According to 2001 census more than 12,62,570 children were working in the age group 5-14 years in Rajasthan. Brick industries are a hazardous industry because it produces lot of dust in the work place. The children who work in brick industries are the children of migrant laborers; they accompany their parents to the brick chambers and help their parents in their work. In the survival struggle parents do not bother about children’s education.
Background: A small initiative of educating the children of migrant laborers working at brick kilns in the Garudwasi area of Chaksu block (Jaipur district, Rajasthan) was initiated in the beginning of 2014. A humble beginning with one school serving 30 students at Mahadev Brick Kiln in 2013-2014 increased to 15 schools with 787 students covering 32 brick kilns in 2021-2022. All this was made possible by support from well wishers and friends.
Present Status: During the session 2021-2022 ten schools (informal learning centers) covering 13 brick kilns in Kotkhawda/Chaksu area and 5 schools covering 19 brick Kilns in Renwal area of Jaipur district (Rajasthan) were opened. The location of brick kilns where the schools were opened are as follows:
1. CBT/RNB Brick Kiln, Garudwasi
2. IBC/Aman II Brick Kiln, Thikariya Gujaran
3. Rama/Mata Brick Kiln, Badh Rajpura
4. RBK Brick Kiln, Badh Murlipura, Garudwasi
5. Taj Brick Kiln, Dharampuri Road, Thikariya
6. Mahadev Brick Kiln, Thikariya Gujaran
7. Bajaj Brick Kiln, Thikariya Gujaran
8. HB Brick Kiln, Garudwasi
9. NNB Brick Kiln, Thikariya Gujaran
10. LBC Brick Kiln, Kanwarpura
1. JVC Brick Kiln, Renwal
2. Rani Sagar Brick Kiln, Renwal
3. DBC Brick Kiln, Renwal
4. Sanjay Brick Kiln, Renwal
5. BBI Brick Kiln, Renwal
The parents and students have been happy with the school that it has been set up at their brick kiln. Parents report that if the classrooms had been located in other more distant areas they would not have sent their children to school. Some of the children who attended this year were those coming to school for the first time. Since all the students came from very poor financial background sweaters and shoes along with two pairs of socks were distributed to all students during winter. It was a necessary protection from the cold for the kids.

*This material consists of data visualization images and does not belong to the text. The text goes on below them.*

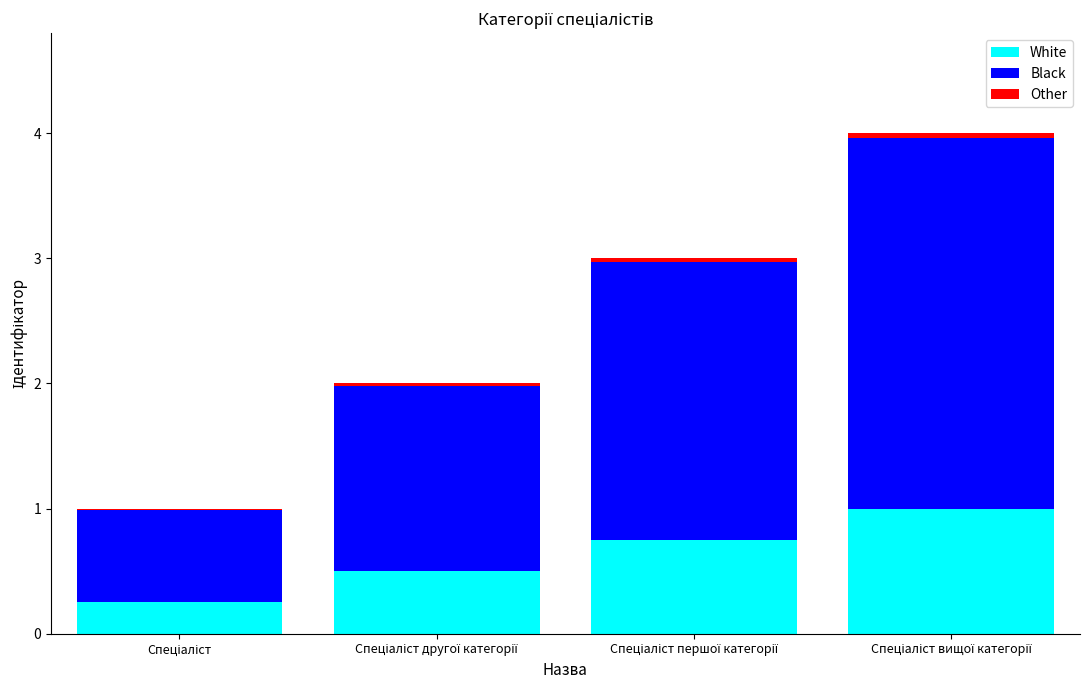

The Other series shows 0.1 at Спеціаліст вищої категорії. True or false?

False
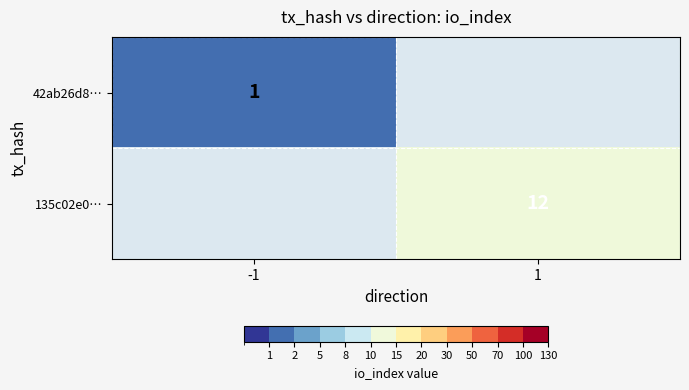

How many distinct data groups are displayed?

2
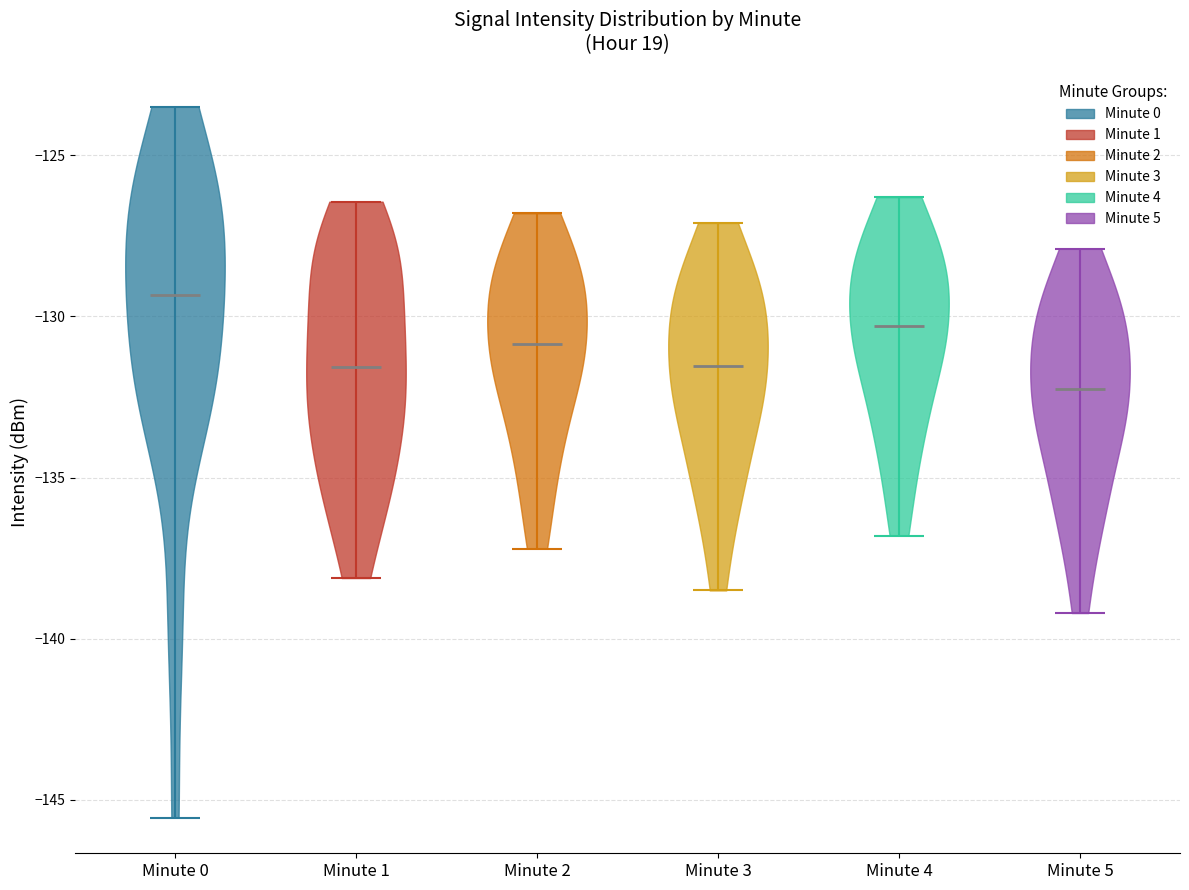

Reading left to right, read every violin against the y-axis: where its median line is, and the lowest and highest points it reaches. The values are not printed on the chart, so give them approximately, as read against the axis.

Minute 0: median line -129.5, lowest point -145.5, highest point -123.5
Minute 1: median line -131.5, lowest point -138.0, highest point -126.5
Minute 2: median line -131.0, lowest point -137.0, highest point -127.0
Minute 3: median line -131.5, lowest point -138.5, highest point -127.0
Minute 4: median line -130.5, lowest point -137.0, highest point -126.5
Minute 5: median line -132.0, lowest point -139.0, highest point -128.0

Sukhdev belongs to Rampur village, Tehsil Milak, district Rampur Uttar Pradesh. He came to Rama Brick Kiln with his father, brother and sister. His mother died 6 years ago. They don’t have much land at their native place so his father used to work in the rice fields. This was not sufficient to run the family. As a result they had to migrate to the brick kiln in search of livelihood. They had a school in their village but teacher there “beat more and taught less”. He is very satisfied with the teaching at brick kiln. During the baseline survey he was not able to read books but by the end of the year he was able to read books.
In Math’s he could recognize numbers from 1-10 but after 3 months of practice he could recognize numbers from 100-999. He is also able to do simple calculations using addition and subtraction. At home his father helps him in studying and also doing homework. In his initial days in school he was a shy boy who did not talk much but now he has overcome his shyness and participates in all the activities of the class. During free time he also helps his father and brother in making bricks.
Kishan lives at Mahadev Brick Kiln with his 2 brothers and 3 sisters. His father Jagdish Mallah used to row boats in his village Sanowari in Kasganj tehsil of Etta district in Uttar Pradesh. When lots of people started playing boats in the river his income decreased. They have only one bigha of ancestral land which is too small to take care of the big extended family.
Kishan’s father says that the day he had left boat rowing he and his wife along with 6 children left the village and began doing labour jobs. Kishan had never been to school because his family did not permanently live in the village. When they came to Mahadev Brick Kiln he was very happy to see the school on the premises. He was delighted to see that along with labour his children would also get an opportunity to learn something.
During the baseline survey Kishan was at the primary level. He was able to recognize some Hindi alphabets and in Math he was able to recognize numbers from 1-100. At the end of the school year he is able to read Hindi letters and read sentences with hesitation. In Math he could recognize numbers from 100-999 and do simple addition and subtraction.